In essence, it might be true to say that assessments are the foundation upon which change is built. You have some understanding of the territory, you can clarify expectations, define what success will look like and align leaders.

Ideally, a consultant should identify the best elements of the company culture and use them to drive change. At the same time, a deliberate plan should be drawn up to ensure the development of new behaviors that will support the change you want.

Identifying the Best Consultant

This brings us back to our opening question: How do you find the right consultant for your culture?

Finding a top consultant is a bit like hiring a top employee. Someone who fits into your way of doing things will work well with people in your organization. A good consultant will adapt his or her behaviors to achieve this, knowing that those who work well together are more likely also to offer and accept opinions, feedback and constructive criticism. If employees are comfortable with the consultant, it is easier to introduce new ideas and ways of working, even if the ideas themselves cause discomfort. Conversely, a consultant who upsets everyone will be met with resistance and disruption.

One of the ways to evaluate consultants is to note whether they have taken the trouble to find out what your culture is. They can do this by analyzing what you have on your website and in your corporate reports, look for social media comments, ask about culture surveys or ask probing questions. When they bid for the work, they can show some understanding of who you are.

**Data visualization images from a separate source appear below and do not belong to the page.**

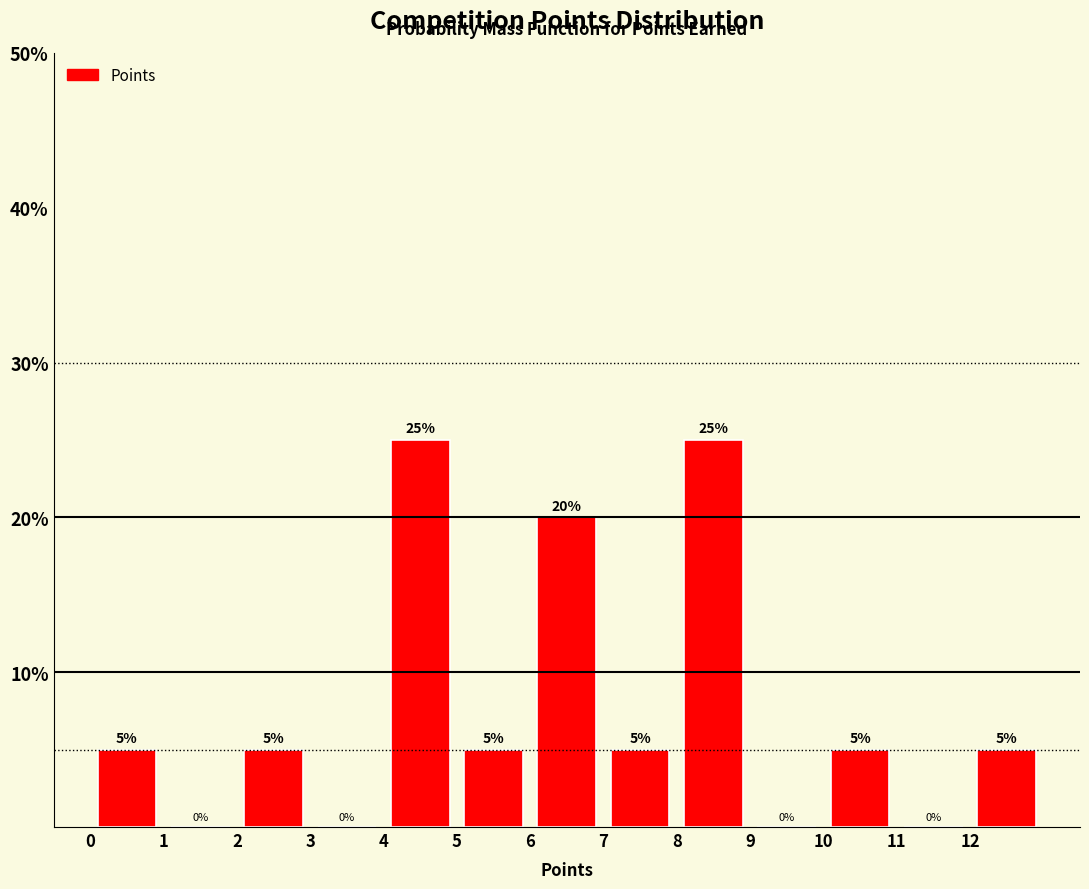

Reading left to right, list every bar in this chart as the range it spans on the x-axis followed by its height.

0 to 1: 5
1 to 2: 0
2 to 3: 5
3 to 4: 0
4 to 5: 25
5 to 6: 5
6 to 7: 20
7 to 8: 5
8 to 9: 25
9 to 10: 0
10 to 11: 5
11 to 12: 0
12 to 13: 5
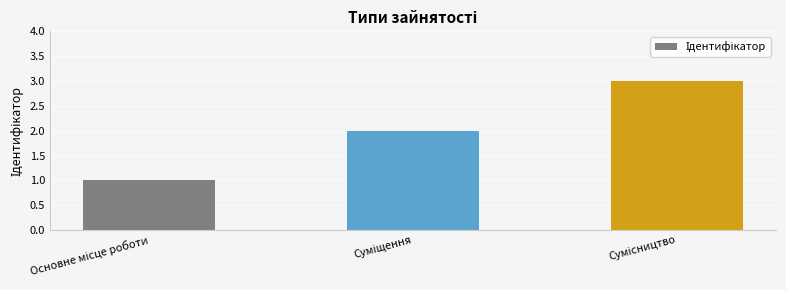

What is the average value?

2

In their presentations, they can make the links between the technical or operational changes you want and the behaviors that will support them.

Likewise, you can be quite deliberate about identifying consultants’ views on and approach to culture. This means going beyond asking just about what they can do or have done in the past, to asking how they did it. It’s helpful to find out about the organizations they have worked with, where they were most effective and why. Check their CVs to identify their preferred methodologies and approaches.

Where to Find the Best Consultants

Some projects are best handled by large consulting companies, with a long track record. However, some of even the largest companies concentrate on certain sectors. So, there might be a large consulting company that is more right for you than others.

The online consulting marketplace has made the process of finding the right match so much easier. An online search will find top consultants with the right skill sets or experience base. Then you can do a more in-depth analysis for culture fit.

Some consulting platforms go an extra step and do part of the search for you. A platform such as Consultport is very well aware of the need for fit. So, they pre-screen both clients and consultants, keeping both technical skill and culture in mind. They then give you a shortlist to consider. You are thus very likely to find the right consultant for your project.

How to tell if a consultant is right for your company culture?

So maybe it wasn’t a trick question after all. Culture fit is important. That doesn’t mean that the consultant must agree with you on everything or even leave your culture unchanged.

You will know that you have found the right consultant if the relationship is challenging but comfortable and the intervention addresses your problem without disrupting the entire business and antagonizing your workforce.